In 1865 he returned to his home in Tennessee, and a year later began the study of medicine in the office of Dr. A.J. WELDON, who was a benefactor to him. He attended lectures at the university of Louisville and subsequently located near Davis, Tenn., and there continued the practice fourteen years. He was appointed president of the Stewart County Medical Society in 18_8, and in 1881 he attended the Vanderbilt University, and in March of that year graduated from the institution.

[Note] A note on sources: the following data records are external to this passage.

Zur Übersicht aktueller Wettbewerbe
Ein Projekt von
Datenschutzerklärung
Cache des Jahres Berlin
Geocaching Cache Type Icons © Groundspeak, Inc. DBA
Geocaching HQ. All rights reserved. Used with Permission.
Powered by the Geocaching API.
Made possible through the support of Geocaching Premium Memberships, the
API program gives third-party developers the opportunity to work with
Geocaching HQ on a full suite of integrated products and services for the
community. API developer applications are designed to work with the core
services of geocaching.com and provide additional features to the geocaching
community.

In 1881, he came to Clarksville where he since continued, doing an extensive business. He was married, in 1867, to Mattie B. MCSWAIN, a native of Henry Co., Tenn., born in 1849. Of their eleven children ten survive: Archibald, Arcadius M., Ada, John D., Cora M., Lulu B., George C., Clara B., Mary E., 189(1904) and Thorpe B. Our subject is an ardent Prohibitionist, a Mason and K. of H. In 1863, while in prison, he joined the Methodist Episcopal Church South, and he and his wife and five children are earnest members of the denomination. He is a prominent and self-made man and excellent citizen."
Confederate Veteran XIX: 436 (1911) contains the following: "A.M. TRAWICK was born in Carroll County Tenn., Oct. 8, 1846. His death occurred at Nashville, Tenn. In a reminiscence of his service in the army he wrote that he was residing at Clinton, Ark., when the war began and that he sought to join his brothers George and John, who had enlisted in the 10th Arkansas Regiment; but as he was under fifteen years, he was not allowed to go. In Oct 1861, when another company was organized, he left school to go with it, and was sworn into the 16th Arkansas on October 29, 1861. He gives in his diary a history of the movements of the regiment and their severe experiences in Arkansas.

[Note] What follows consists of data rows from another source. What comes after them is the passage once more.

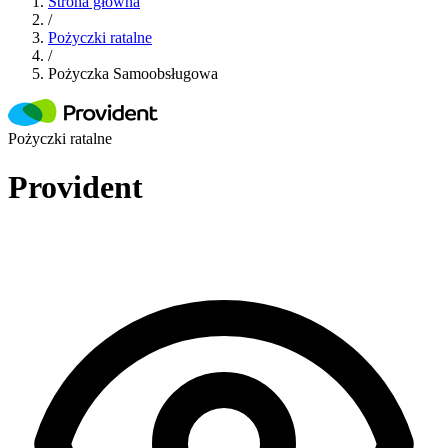
Strona główna
/
Pożyczki ratalne
/
Pożyczka Samoobsługowa
Pożyczki ratalne
Provident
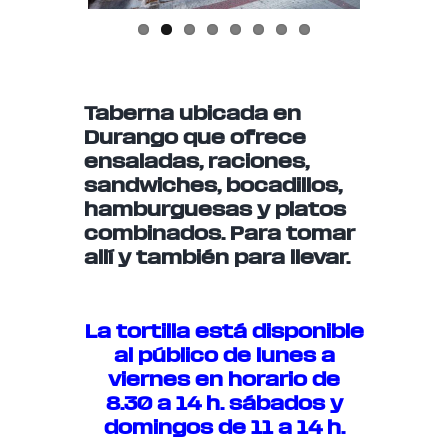
Taberna ubicada en
Durango que ofrece
ensaladas, raciones,
sandwiches, bocadillos,
hamburguesas y platos
combinados. Para tomar
allí y también para llevar.
La tortilla está disponible
al público de lunes a
viernes en horario de
8.30 a 14 h. sábados y
domingos de 11 a 14 h.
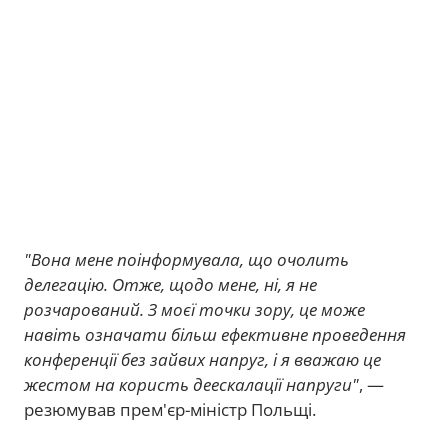
"Вона мене поінформувала, що очолить
делегацію. Отже, щодо мене, ні, я не
розчарований. З моєї точки зору, це може
навіть означати більш ефективне проведення
конференції без зайвих напруг, і я вважаю це
жестом на користь деескалації напруги"
, —
резюмував прем'єр-міністр Польщі.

In March 16, 1862, they started on a forced march for Corinth, Miss., arriving there on April 12, a few days after the battle of Shiloh. When the army fell back, BRAGG started into Kentucky, and the 16th Arkansas went under PRICE to Tupelo, Miss., remaining there until September 15, when it moved back to Iuka, where they had a hard fight on the 19th. They fell back again after that battle to Baldwin, Miss.
About October 1, General PRICE and VAN DORN joined forces, and on the 3rd and 4th a terrific and disastrous charge was made on the Federal fortifications at Corinth. The 16th Arkansas was ordered about November 1 to Port Hudson, where they went into winter quarters.
On February 18, 1863 young TRAWICK was
promoted to lieutenancy. On March 14 the Federal fleet under FARRAGUT advanced
up the Mississippi with gunboats and motors. Two ships, the Harvard and
the Monongahela, passed by the forts; but the famous old warship, the Mississippi,
was set on fire and destroyed. This is a memorable event to all survivors
of the forces there. Admiral DEWEY was one of those captured upon
leaving the burning ship. The motor shells, thrown with great diligence
during the engagement, created consternation, as they could be observed
by burning fuse going very high in the air and exploding with well-ordered
fire as they fell.
During that siege Lieutenant TRAWICK was a volunteer with some men to occupy a most perilous position. In his written record he does not refer to it, yet he gave a thrilling account of it at a meeting of the Frank Cheatham Camp, U.C.V.
After the surrender of Port Hudson, Lieutenant TRAWICK, was one of those sent to Johnson's Island prison. He carried with him three books that he took from his home: a Bible, Davie's Arithmetic, and Smith's Grammar. As soon as practicable he added to his books a list of useful ones, and became quite a close student. He read the Bible through twice and the Testament seven times. He was baptized in Lake Erie on March 27, wading through ice to proper depth. His diary tells briefly of hardships in prison, and that they were kept on Johnson's Island until March 21, 1865 and thence sent to Fort Delaware, and kept there until June 13, 1865, when they were released."